Moose on the loose near Devon, Alberta
Wildlife photography calls for technical skill as well as the good fortune of being in the right place at the right time. Backcountry guide and photographer Wayne Millar, who has been doing tours and photography for 14 years in the areas near Sherwood Park, Alberta, said the whole idea with wildlife photography is to have the right opportunity.
“I’ve seen people with cameras smaller than half a cigarette box come out with amazing shots, and I don’t think it’s their skill, it’s about being in the right spot at the right time,” said Millar.
After discovering the opportunity to become a guide in B.C. in 1994, Millar moved to Alberta in 1997 and spent four years exploring the parks, so that he can now “hike them blindfolded.” He launched his small backcountry tour company, Watchable Wildlife Tours Group, in 2001, and spends most of his time guiding customers through the Beaver Hills area, which includes Elk Island National Park and the Cooking Lake-Blackfoot recreation area, about a 20 minute drive from Sherwood Park.
Millar said that Elk Island National Park has “the big six”—plains bison, wood bison, moose, elk, whitetail deer and mule deer—and that the sheer number of mammals per square metre of land increases the odds of going home with a great wildlife shot.
“Especially in Elk Island, the majority of animals are fairly used to seeing vehicles and people, so it makes photography that much easier,” he said. “However, they’re still wild animals. You don’t stress them out, you don’t annoy them, and for sure you don’t become a threat. You maintain a respectful distance.”
Millar said that the best odds of enjoying a wildlife sighting from a safe distance are at dawn and dusk, so being familiar with your camera settings is an important way to prepare for a photo tour of the area. He also said that choosing the camera itself comes more into play.

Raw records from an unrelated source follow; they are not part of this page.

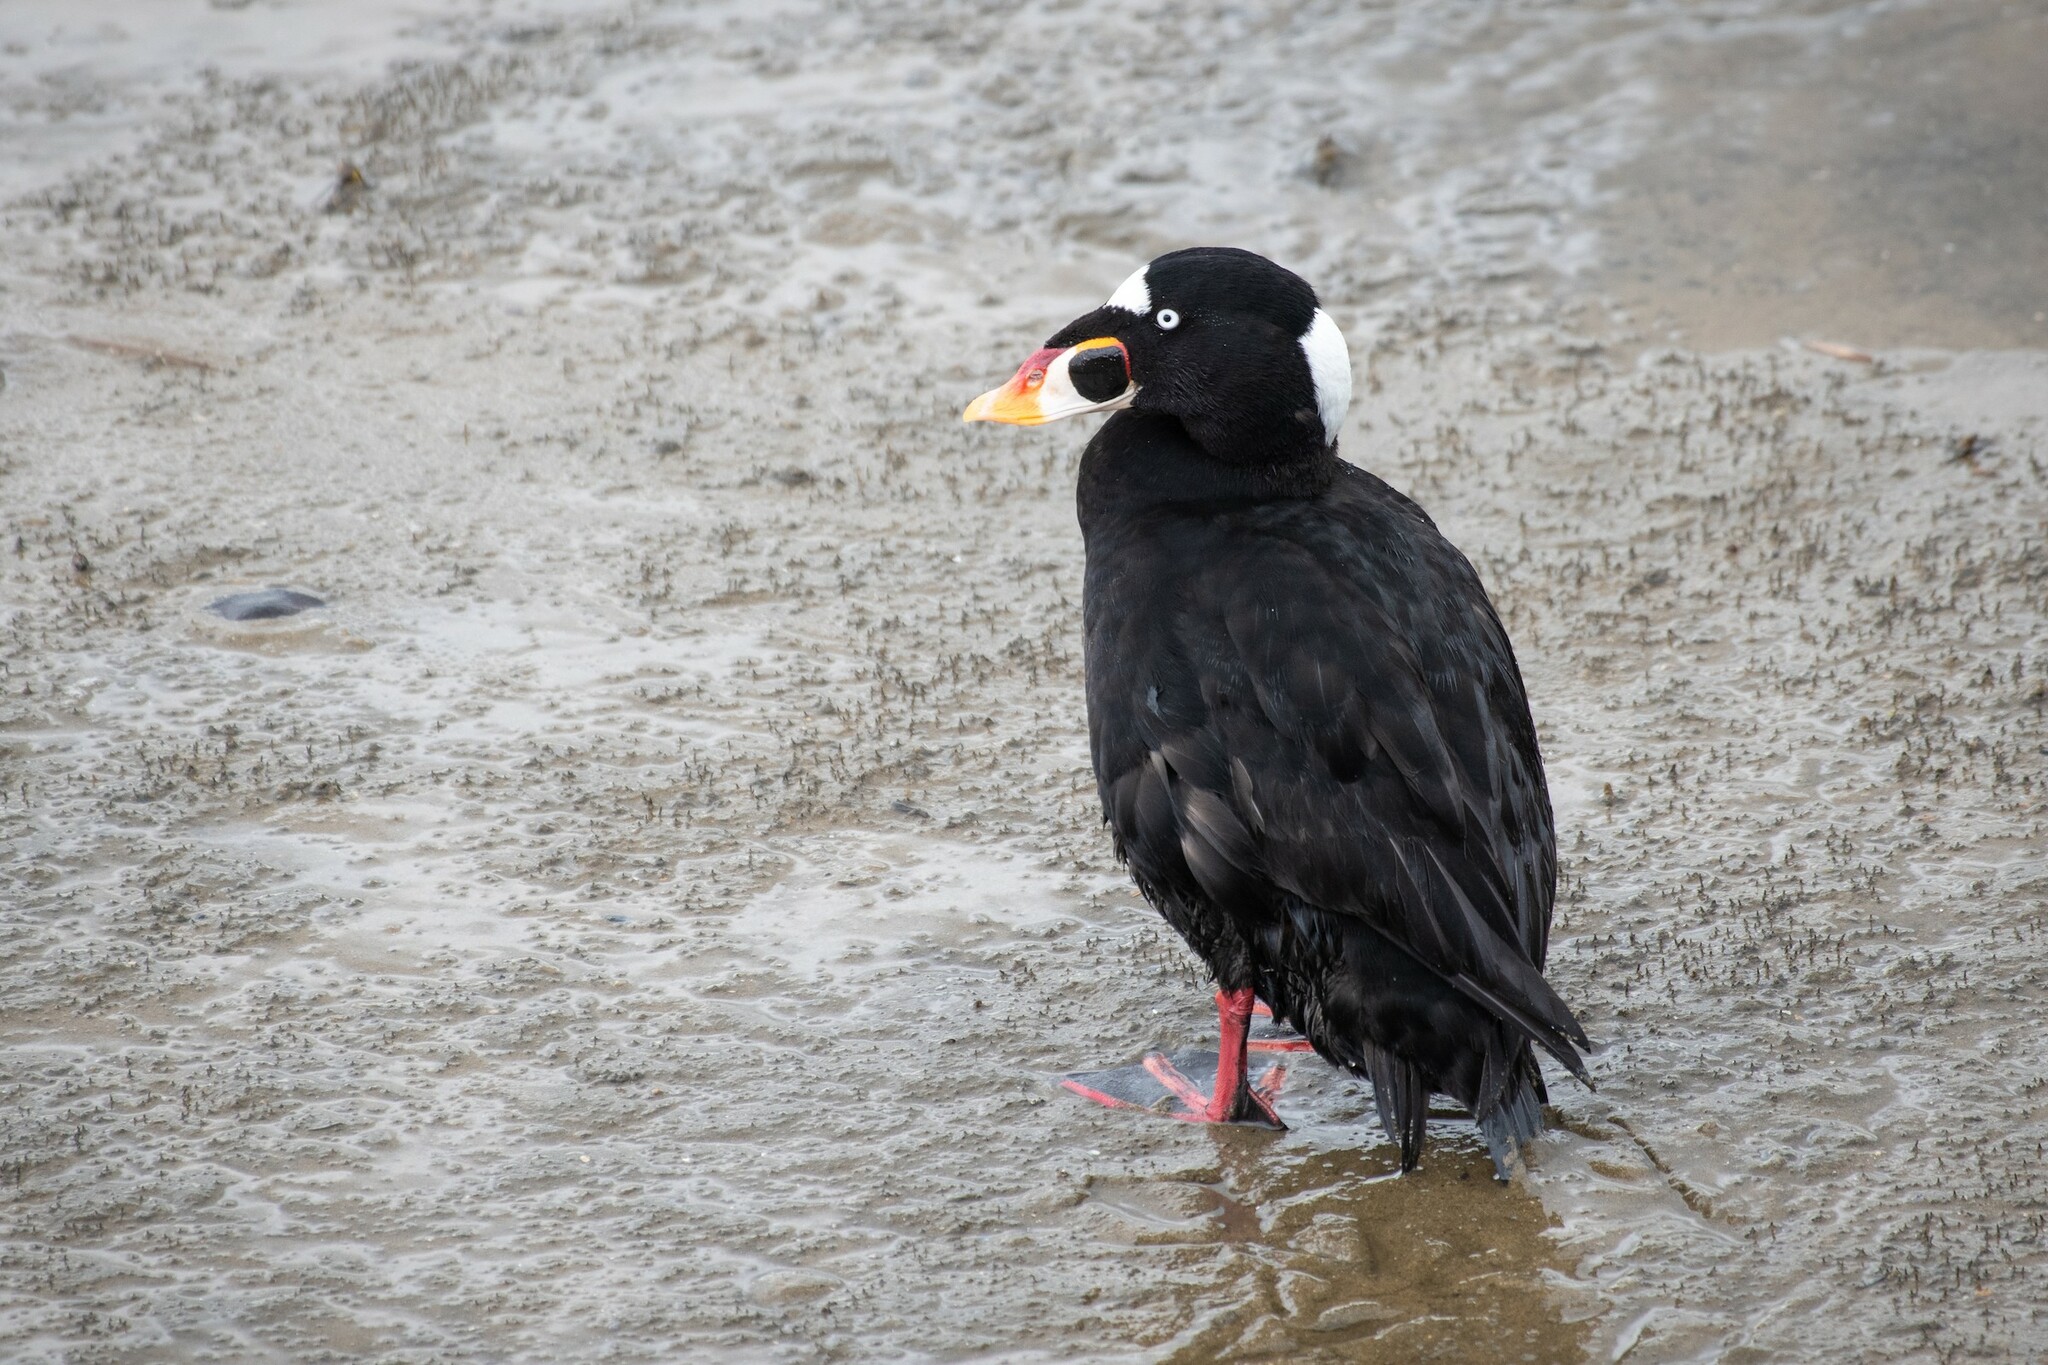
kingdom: Animalia
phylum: Chordata
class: Aves
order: Anseriformes
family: Anatidae
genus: Melanitta
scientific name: Melanitta perspicillata
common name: Surf scoter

“I use an Olympus T-57OC,” he said. “It’s got a telephoto lens, but it’s small enough that it’s very easy to carry when you’re hiking. That’s the trade-off. A lot of the professional photographers or the serious amateurs tend to be very heavy in equipment, which is good if you’re going to be getting commercial-grade photos. But if you’re going to be hiking 10 kilometres in the backcountry, you’re going to have to give up on something.”
While Millar estimates he has seen over 500 moose, he’s still excited every time he spots one.
“I’m not only seeing another moose, but I get to see the moose through your eyes for the first time. That makes a big, big difference. It’s just amazing to watch the look on people’s faces. It’s something you never really get tired of. Certainly I haven’t.”